We need to discover the graces that God has peppered into our existence that we may be saved. It could be the Communion within the Church, the Sacraments, our loved ones, our daily tasks, or even this internet connection we now enjoy. It is the ultimate generosity and love of God that saves.

There is so much to discover. There is so much to treasure.

Such is the love of God - unmerited and lavish.

Thursday, January 23, 2014

A Higher Call for Extra-ordinarili-ness

First, what was that word?

We often quote St John Bosco on the popular slogan among Bosconians, "Do your ordinary duties extraordinarily well". The sentence is engraved in every Bosconian's heart and soul but interestingly, the phrase is not original of Don Bosco but is often said by him.

For most of us, it means putting our best foot forward in everything that we do. That is how the sons of Don Bosco became known to be talented and skilled people. Most Salesians would explain it that way and I have grown up understanding it that way. For most, our human effort of turning the ordinary into extra-ordinary is truly sanctifying for such good, or would I say best, works are pleasing to God's eyes.

In an ordinary breakfast, Fr Fidel and I were happily discussing the aspirants' schedule of the day, to do's, chores and work until the conversation ended up here. He gave me a strong argument to challenge the common understanding of the saying.

The phrase could also mean that, in a higher perspective, those who are in God's grace are given the power to do things extra-ordinarily beyond the level of what they normally can. It is no longer us who does the extra-ordinary, putting a notch higher the mundane things we do, but it is God who empowers us to do much more than what we possibly can.

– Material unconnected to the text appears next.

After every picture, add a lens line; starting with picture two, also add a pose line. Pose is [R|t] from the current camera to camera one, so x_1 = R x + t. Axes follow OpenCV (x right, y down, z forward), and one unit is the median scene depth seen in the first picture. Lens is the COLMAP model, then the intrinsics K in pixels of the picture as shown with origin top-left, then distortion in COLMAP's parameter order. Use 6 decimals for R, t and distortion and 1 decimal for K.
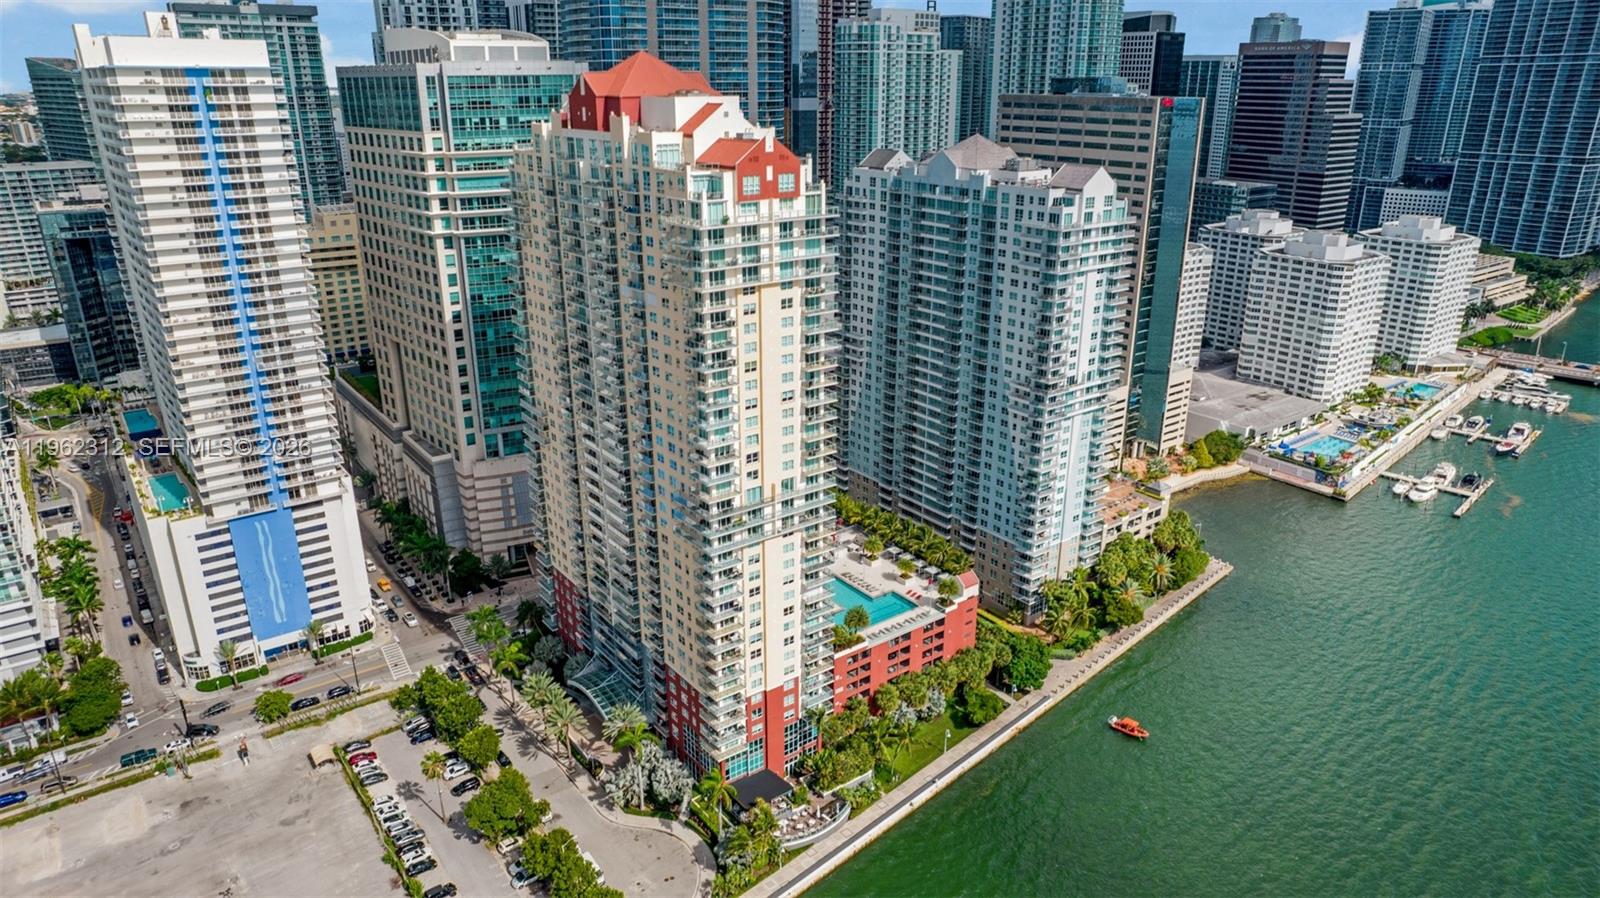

It was the little Johnny Bosco of Becchi who stunned the world. A humble peasant from an obscure village in northern Italy rose to become an influential figure in the Church and state, rightly earning during his time the title "living saint". A boy who received not the best of education became one of the best educators. St John Bosco's story of success is a powerful testament to the grace of God who lifts up the humble from their lowliness to seat them with kings and nobles.

Now back to the saying. Can we then say that the saying is a higher and stronger challenge to stay in the grace of God which empower us to transcend our normality towards the extra-ordinary? This is something more theologically sound since it is not by man's effort that he sanctifies himself but through the generous and unmerited love of God.

Should we accept this paradigm shift, then Don Bosco must have asked for his sons and daughters to stay in the grace of God always, that they may witness to the "normal" world the extra-ordinariness of God. When we have followed his advice of frequent Confession and Communion, a spiritual director and confessor by our side, and a real friendship with Jesus and Mary, then we can stay in God's grace. And the extra boost of extra-ordinarili-ness will come not just from our own effort but also from the empowering love of God.